For banks, the credible threat of initiating bankruptcy has been a boon, but complications remain.
“Promoters of these stressed assets wouldn’t talk to us, we wouldn’t see them for days,” said the general counsel for a large private bank. “Suddenly they are outside our doors. We are having conversations with people we haven’t seen before.”
Yet experts warn that the IBC is only one part of a constellation of institutions, regulations and government actions necessary for a credible resolution process.
“At the outset banks will need to decide, is this a fundamentally sound company with too much debt, or just an economically unviable project,” said Harsh Vardhan, a partner at Bain and Company.
In the former case, banks will have to restructure the debt; but if the project is not viable at all, they will have to liquidate the company.
“In either case, the banks will have to take a hair cut, which will erode capital. This will require a credible commitment capital to meet regulatory requirements,” Vardhan said.
A “haircut” is market parlance for accepting that a loan will not be repaid in full. The RBI has directed banks to set aside 50% of loans for companies referred to bankruptcy court; but some economists feel banks should provision for these losses more aggressively.
“If the RBI forces banks to mark the value of defaulting assets to zero, the banks have nothing more to lose, and will then think commercially about how to maximise recoveries,” said Ajay Shah, an economist at the National Institute for Public Finance and Policy. “The problem today is that regulations do not force banks to fairly reflect the market value of bad assets, and this creates a bias in favour of postponing and hiding.”
The RBI did not reply to an HT email seeking comment.
Private equity investors say banks should prepare to get only a small fraction of their money back. A recent report by ratings agency CRISIL estimates that resolving the top 50 biggest defaults will cost banks a 60% haircut, or losses worth Rs 2.4 lakh crores.
“Many of these plants were erected when the economy was growing and prices were booming, since then the cost of equipment has fallen,” said a private equity investor. “This will obviously affect bids.”

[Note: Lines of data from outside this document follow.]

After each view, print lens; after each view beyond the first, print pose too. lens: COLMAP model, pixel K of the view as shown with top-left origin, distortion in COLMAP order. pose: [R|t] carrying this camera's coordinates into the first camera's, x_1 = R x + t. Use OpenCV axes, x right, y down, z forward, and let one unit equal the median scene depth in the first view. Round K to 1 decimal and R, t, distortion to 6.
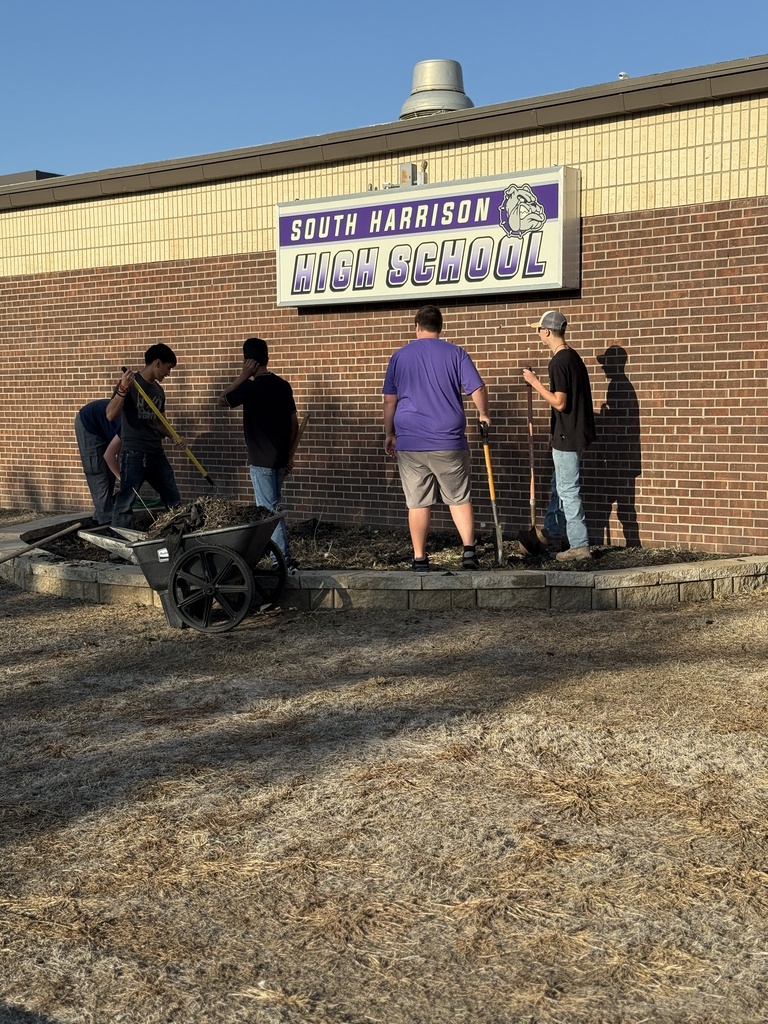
lens RADIAL K [[1460.4, 0, 384.0], [0, 1460.4, 512.0], [0, 0, 1]] dist [0.165115, -0.320718]
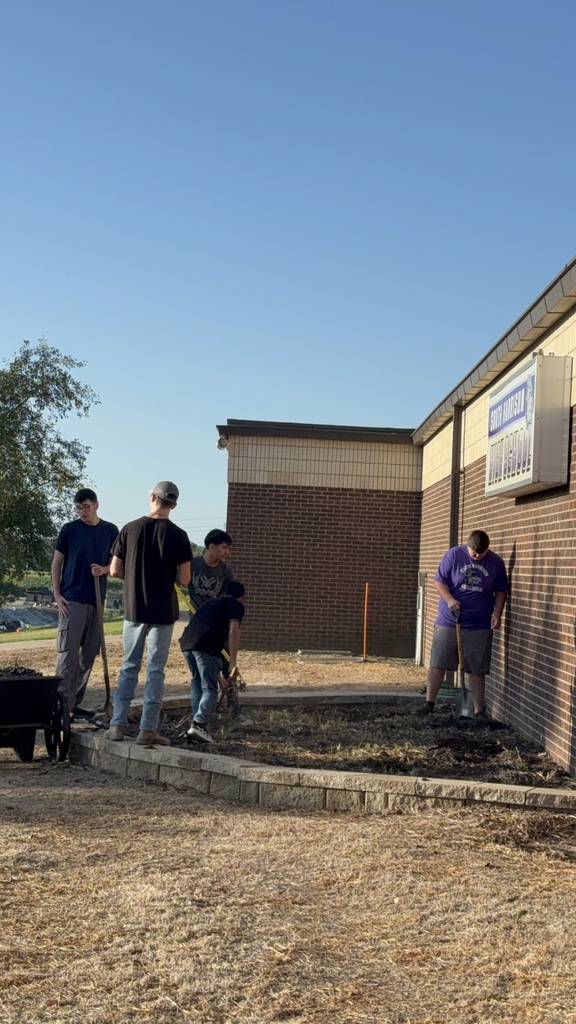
lens RADIAL K [[1811.5, 0, 288.0], [0, 1811.5, 512.0], [0, 0, 1]] dist [0.163942, 0.017018]
pose [[0.639616, 0.015828, -0.768532, 0.915876], [-0.110516, 0.991295, -0.071562, -0.036286], [0.760709, 0.130707, 0.635797, 0.165179]]
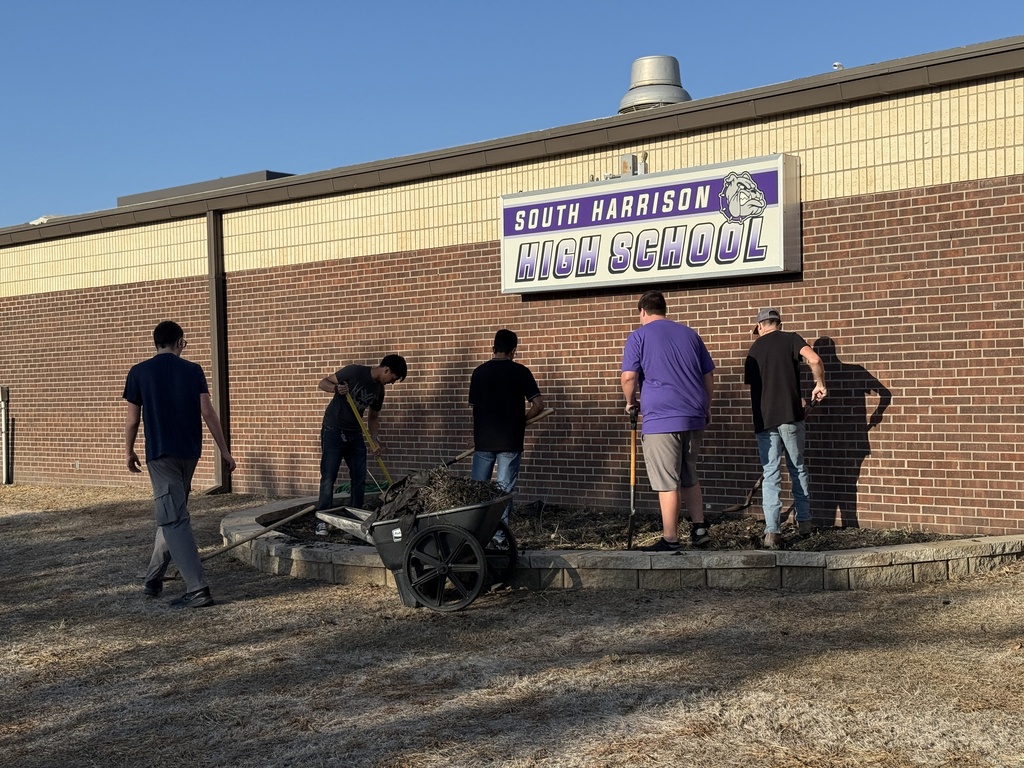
lens RADIAL K [[1460.4, 0, 498.5], [0, 1460.4, 377.0], [0, 0, 1]] dist [0.165115, -0.320718]
pose [[0.997615, -0.011115, -0.068129, -0.007104], [0.005444, 0.996546, -0.082862, 0.003485], [0.068815, 0.082293, 0.994230, -0.017224]]
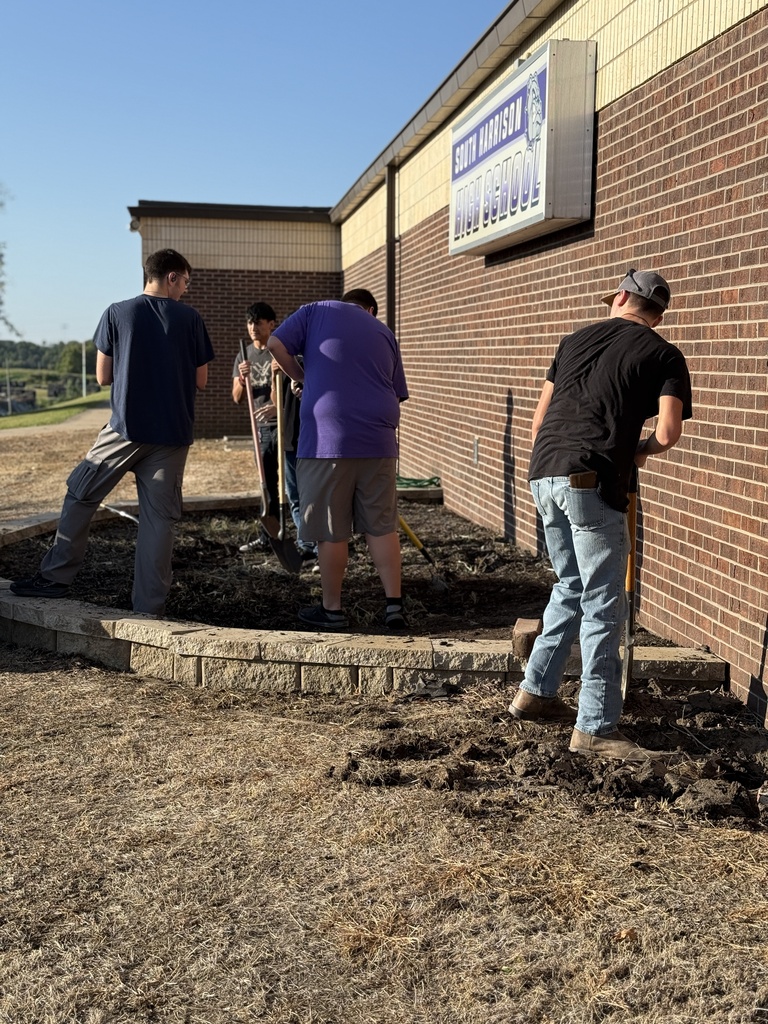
lens RADIAL K [[1460.4, 0, 384.0], [0, 1460.4, 512.0], [0, 0, 1]] dist [0.165115, -0.320718]
pose [[0.729858, 0.088174, -0.677888, 0.558516], [-0.069969, 0.996074, 0.054229, -0.048431], [0.680008, 0.007852, 0.733162, 0.450523]]
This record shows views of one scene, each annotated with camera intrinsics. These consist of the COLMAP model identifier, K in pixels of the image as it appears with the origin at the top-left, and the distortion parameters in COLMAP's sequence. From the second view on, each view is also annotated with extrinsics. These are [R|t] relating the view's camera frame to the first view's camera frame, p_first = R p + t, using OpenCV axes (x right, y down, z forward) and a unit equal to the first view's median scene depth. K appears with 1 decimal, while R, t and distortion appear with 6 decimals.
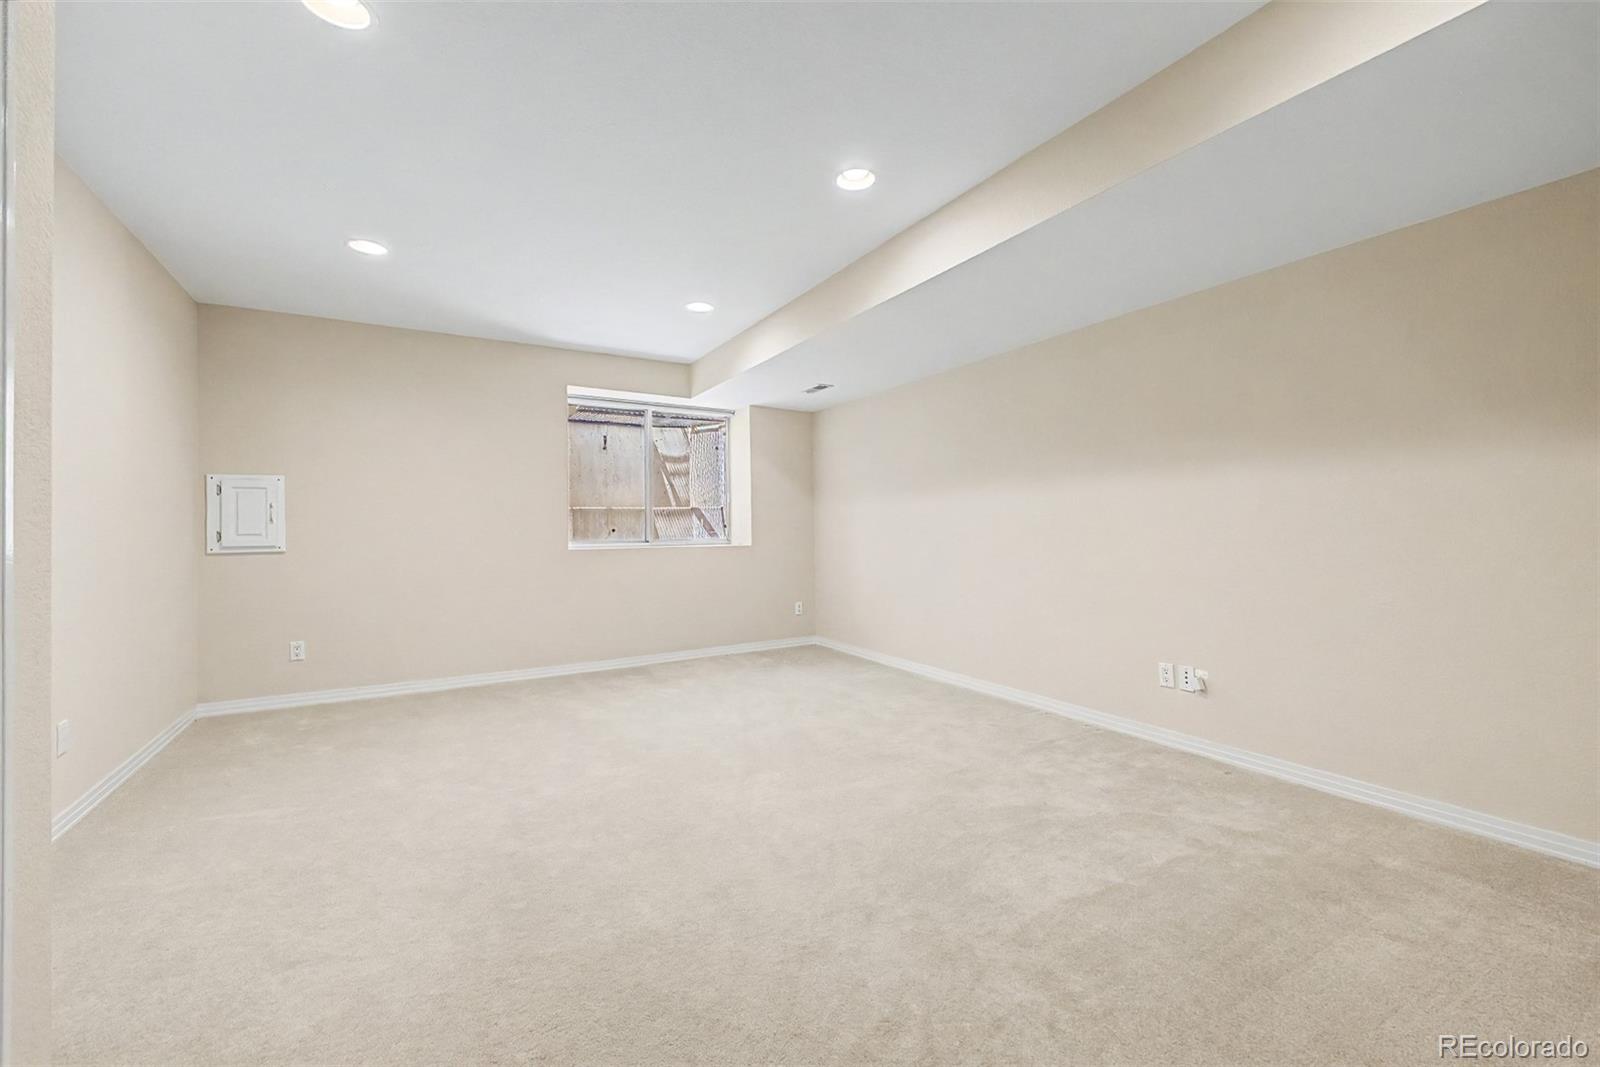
lens RADIAL K [[662.2, 0, 770.9], [0, 662.2, 515.3], [0, 0, 1]] dist [0.021481, -0.011696]
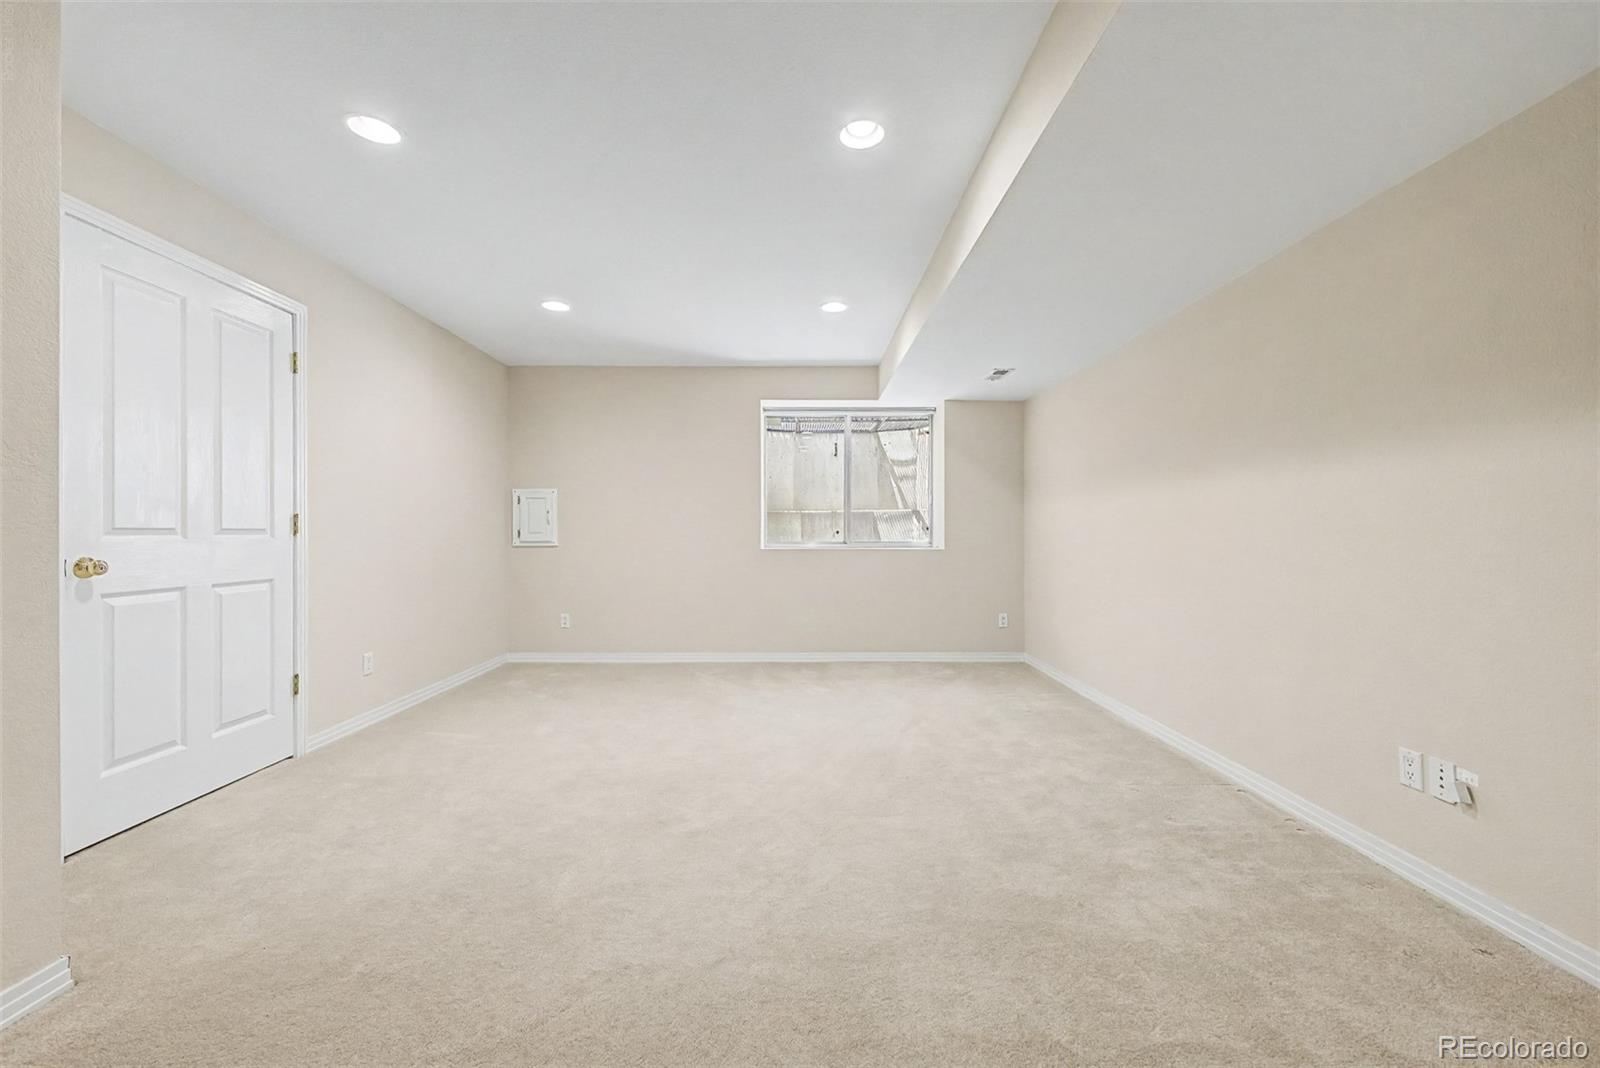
lens RADIAL K [[629.6, 0, 799.2], [0, 629.6, 530.6], [0, 0, 1]] dist [0.023569, -0.009167]
pose [[0.862208, 0.006958, -0.506507, 0.277655], [0.001961, 0.999852, 0.017074, 0.003203], [0.506551, -0.015715, 0.862067, 0.134521]]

Investors are also worried that promoters might sabotage their bids. “When you get in and take over a factory, the previous owner will set the dogs on you,” said the investor, who has dealt with Indian promoters before. “He knows every rule he’s broken, he’ll tip off the local authorities and they’ll raid you day and night.”
Bank officials say they are open to all outcomes, “But if the promoter makes us the best possible offer, why shouldn’t we take it?” asked a senior loans officer with a public sector bank.
The chief concern, the banker admitted, was that promoters might make completely unrealistic promises just to regain control of their companies. “But all decisions will be made in a totally transparent manner,” he said.
“Ultimately, these bids are like game-theory,” said the investor. “We can make a crazy offer, but this is India – there will always be someone with a crazier offer.”